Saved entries
....................
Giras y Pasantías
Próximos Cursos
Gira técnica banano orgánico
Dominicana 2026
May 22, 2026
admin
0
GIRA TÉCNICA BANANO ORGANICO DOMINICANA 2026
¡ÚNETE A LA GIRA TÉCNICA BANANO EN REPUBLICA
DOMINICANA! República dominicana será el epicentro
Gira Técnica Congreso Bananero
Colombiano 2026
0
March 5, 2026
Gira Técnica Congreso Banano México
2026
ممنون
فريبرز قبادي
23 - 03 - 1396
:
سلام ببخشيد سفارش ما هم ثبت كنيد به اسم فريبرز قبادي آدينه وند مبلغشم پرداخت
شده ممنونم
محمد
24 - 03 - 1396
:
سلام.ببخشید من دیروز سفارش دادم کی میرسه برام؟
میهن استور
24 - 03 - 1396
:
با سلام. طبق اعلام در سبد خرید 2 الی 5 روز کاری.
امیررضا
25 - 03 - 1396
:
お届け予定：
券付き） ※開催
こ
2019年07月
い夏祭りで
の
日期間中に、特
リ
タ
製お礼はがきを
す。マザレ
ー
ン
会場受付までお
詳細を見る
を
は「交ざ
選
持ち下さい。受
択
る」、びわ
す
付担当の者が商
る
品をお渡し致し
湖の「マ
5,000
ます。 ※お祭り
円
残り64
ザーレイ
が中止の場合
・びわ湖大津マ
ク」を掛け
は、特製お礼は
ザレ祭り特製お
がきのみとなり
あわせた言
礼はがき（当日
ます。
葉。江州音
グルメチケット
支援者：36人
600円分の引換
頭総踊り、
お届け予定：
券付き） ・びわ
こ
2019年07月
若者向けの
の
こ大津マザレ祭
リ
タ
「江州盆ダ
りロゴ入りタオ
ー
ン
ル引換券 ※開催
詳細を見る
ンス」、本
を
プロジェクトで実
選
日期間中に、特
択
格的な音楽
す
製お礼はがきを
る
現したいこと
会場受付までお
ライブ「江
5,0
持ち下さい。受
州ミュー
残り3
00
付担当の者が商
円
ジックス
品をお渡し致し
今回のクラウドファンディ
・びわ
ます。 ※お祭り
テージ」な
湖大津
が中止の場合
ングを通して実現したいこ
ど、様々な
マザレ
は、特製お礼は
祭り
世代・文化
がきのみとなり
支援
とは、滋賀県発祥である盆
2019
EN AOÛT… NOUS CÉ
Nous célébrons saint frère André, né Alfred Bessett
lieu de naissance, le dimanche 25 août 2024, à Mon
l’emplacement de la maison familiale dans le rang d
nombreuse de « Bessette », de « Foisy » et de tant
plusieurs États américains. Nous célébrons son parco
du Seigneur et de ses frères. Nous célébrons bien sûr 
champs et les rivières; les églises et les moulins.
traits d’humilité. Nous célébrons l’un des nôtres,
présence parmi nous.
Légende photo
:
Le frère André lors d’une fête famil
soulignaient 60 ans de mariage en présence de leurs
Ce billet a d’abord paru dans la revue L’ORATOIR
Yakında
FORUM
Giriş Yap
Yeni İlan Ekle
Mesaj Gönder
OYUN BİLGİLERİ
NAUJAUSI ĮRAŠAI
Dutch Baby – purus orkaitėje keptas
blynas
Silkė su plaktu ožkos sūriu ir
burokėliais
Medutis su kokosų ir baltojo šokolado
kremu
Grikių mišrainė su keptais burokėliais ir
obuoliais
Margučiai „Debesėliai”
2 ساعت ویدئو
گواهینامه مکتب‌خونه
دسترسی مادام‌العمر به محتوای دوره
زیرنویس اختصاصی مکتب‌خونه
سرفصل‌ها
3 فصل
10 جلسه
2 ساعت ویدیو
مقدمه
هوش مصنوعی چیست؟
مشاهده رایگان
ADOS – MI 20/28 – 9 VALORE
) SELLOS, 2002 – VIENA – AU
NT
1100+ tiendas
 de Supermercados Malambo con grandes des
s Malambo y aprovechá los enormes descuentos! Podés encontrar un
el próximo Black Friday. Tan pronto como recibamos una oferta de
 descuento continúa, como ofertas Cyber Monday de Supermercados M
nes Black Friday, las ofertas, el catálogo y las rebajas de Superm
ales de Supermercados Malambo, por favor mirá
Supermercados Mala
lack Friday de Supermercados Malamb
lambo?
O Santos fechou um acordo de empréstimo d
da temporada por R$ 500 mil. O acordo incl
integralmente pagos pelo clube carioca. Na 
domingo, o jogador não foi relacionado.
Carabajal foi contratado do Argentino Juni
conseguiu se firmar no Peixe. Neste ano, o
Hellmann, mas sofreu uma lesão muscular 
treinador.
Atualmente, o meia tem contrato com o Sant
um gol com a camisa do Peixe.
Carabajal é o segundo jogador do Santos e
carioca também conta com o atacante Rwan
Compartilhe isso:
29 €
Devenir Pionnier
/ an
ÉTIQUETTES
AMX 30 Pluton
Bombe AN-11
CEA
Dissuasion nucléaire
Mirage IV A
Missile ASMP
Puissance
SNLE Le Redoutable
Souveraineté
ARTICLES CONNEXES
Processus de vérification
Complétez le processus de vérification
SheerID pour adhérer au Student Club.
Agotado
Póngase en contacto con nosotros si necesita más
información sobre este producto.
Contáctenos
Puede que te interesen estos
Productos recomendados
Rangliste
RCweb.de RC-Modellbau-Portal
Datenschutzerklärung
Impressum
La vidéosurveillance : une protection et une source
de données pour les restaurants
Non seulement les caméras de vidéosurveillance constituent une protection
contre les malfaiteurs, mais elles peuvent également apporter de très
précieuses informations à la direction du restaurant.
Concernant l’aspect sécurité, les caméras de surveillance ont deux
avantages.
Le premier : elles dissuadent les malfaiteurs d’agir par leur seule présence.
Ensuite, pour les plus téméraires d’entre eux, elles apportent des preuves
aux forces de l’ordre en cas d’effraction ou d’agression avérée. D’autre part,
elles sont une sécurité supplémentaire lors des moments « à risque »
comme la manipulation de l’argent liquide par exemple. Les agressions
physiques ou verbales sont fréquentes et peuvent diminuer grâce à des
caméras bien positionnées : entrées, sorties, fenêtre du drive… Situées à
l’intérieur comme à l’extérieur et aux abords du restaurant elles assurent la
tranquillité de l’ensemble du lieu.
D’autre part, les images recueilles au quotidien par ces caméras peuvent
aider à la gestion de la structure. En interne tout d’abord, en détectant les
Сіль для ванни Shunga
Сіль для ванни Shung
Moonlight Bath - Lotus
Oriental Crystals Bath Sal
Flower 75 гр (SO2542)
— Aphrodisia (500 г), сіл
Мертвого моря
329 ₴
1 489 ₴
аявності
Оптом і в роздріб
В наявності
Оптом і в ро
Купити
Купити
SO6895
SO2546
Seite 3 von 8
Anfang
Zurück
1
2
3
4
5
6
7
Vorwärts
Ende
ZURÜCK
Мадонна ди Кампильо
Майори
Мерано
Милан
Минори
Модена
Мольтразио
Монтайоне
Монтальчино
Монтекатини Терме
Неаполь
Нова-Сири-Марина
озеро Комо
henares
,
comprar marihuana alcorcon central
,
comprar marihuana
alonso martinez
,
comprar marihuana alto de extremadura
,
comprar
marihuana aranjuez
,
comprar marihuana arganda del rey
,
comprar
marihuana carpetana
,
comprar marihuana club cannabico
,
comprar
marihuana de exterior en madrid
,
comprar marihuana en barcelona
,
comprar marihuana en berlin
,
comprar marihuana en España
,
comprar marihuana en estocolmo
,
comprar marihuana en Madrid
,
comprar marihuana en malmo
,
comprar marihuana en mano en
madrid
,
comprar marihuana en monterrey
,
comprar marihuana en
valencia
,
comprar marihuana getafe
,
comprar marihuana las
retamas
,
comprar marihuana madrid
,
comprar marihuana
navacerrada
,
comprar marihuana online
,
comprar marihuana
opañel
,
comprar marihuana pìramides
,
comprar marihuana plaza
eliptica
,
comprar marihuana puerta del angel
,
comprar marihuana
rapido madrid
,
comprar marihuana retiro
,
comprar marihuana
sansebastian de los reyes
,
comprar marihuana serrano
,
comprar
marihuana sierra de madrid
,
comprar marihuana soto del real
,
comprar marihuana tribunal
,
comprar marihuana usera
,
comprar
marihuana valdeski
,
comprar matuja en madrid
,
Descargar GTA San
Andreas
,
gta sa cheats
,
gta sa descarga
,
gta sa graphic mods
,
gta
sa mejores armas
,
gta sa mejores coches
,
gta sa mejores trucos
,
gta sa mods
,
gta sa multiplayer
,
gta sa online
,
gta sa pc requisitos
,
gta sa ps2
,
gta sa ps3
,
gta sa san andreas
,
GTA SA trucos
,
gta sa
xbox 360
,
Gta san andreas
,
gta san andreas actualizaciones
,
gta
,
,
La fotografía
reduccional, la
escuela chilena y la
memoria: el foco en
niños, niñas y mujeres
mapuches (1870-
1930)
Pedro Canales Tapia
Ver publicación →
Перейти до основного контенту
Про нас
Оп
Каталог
....................
TASK PROMPT — Can you write out the lines from the start of the records through the line that contains "OYUN BİLGİLERİ", including both ends?

FINISHED EXERCISE —
Giras y Pasantías
Próximos Cursos
Gira técnica banano orgánico
Dominicana 2026
May 22, 2026
admin
0
GIRA TÉCNICA BANANO ORGANICO DOMINICANA 2026
¡ÚNETE A LA GIRA TÉCNICA BANANO EN REPUBLICA
DOMINICANA! República dominicana será el epicentro
Gira Técnica Congreso Bananero
Colombiano 2026
0
March 5, 2026
Gira Técnica Congreso Banano México
2026
ممنون
فريبرز قبادي
23 - 03 - 1396
:
سلام ببخشيد سفارش ما هم ثبت كنيد به اسم فريبرز قبادي آدينه وند مبلغشم پرداخت
شده ممنونم
محمد
24 - 03 - 1396
:
سلام.ببخشید من دیروز سفارش دادم کی میرسه برام؟
میهن استور
24 - 03 - 1396
:
با سلام. طبق اعلام در سبد خرید 2 الی 5 روز کاری.
امیررضا
25 - 03 - 1396
:
お届け予定：
券付き） ※開催
こ
2019年07月
い夏祭りで
の
日期間中に、特
リ
タ
製お礼はがきを
す。マザレ
ー
ン
会場受付までお
詳細を見る
を
は「交ざ
選
持ち下さい。受
択
る」、びわ
す
付担当の者が商
る
品をお渡し致し
湖の「マ
5,000
ます。 ※お祭り
円
残り64
ザーレイ
が中止の場合
・びわ湖大津マ
ク」を掛け
は、特製お礼は
ザレ祭り特製お
がきのみとなり
あわせた言
礼はがき（当日
ます。
葉。江州音
グルメチケット
支援者：36人
600円分の引換
頭総踊り、
お届け予定：
券付き） ・びわ
こ
2019年07月
若者向けの
の
こ大津マザレ祭
リ
タ
「江州盆ダ
りロゴ入りタオ
ー
ン
ル引換券 ※開催
詳細を見る
ンス」、本
を
プロジェクトで実
選
日期間中に、特
択
格的な音楽
す
製お礼はがきを
る
現したいこと
会場受付までお
ライブ「江
5,0
持ち下さい。受
州ミュー
残り3
00
付担当の者が商
円
ジックス
品をお渡し致し
今回のクラウドファンディ
・びわ
ます。 ※お祭り
テージ」な
湖大津
が中止の場合
ングを通して実現したいこ
ど、様々な
マザレ
は、特製お礼は
祭り
世代・文化
がきのみとなり
支援
とは、滋賀県発祥である盆
2019
EN AOÛT… NOUS CÉ
Nous célébrons saint frère André, né Alfred Bessett
lieu de naissance, le dimanche 25 août 2024, à Mon
l’emplacement de la maison familiale dans le rang d
nombreuse de « Bessette », de « Foisy » et de tant
plusieurs États américains. Nous célébrons son parco
du Seigneur et de ses frères. Nous célébrons bien sûr 
champs et les rivières; les églises et les moulins.
traits d’humilité. Nous célébrons l’un des nôtres,
présence parmi nous.
Légende photo
:
Le frère André lors d’une fête famil
soulignaient 60 ans de mariage en présence de leurs
Ce billet a d’abord paru dans la revue L’ORATOIR
Yakında
FORUM
Giriş Yap
Yeni İlan Ekle
Mesaj Gönder
OYUN BİLGİLERİ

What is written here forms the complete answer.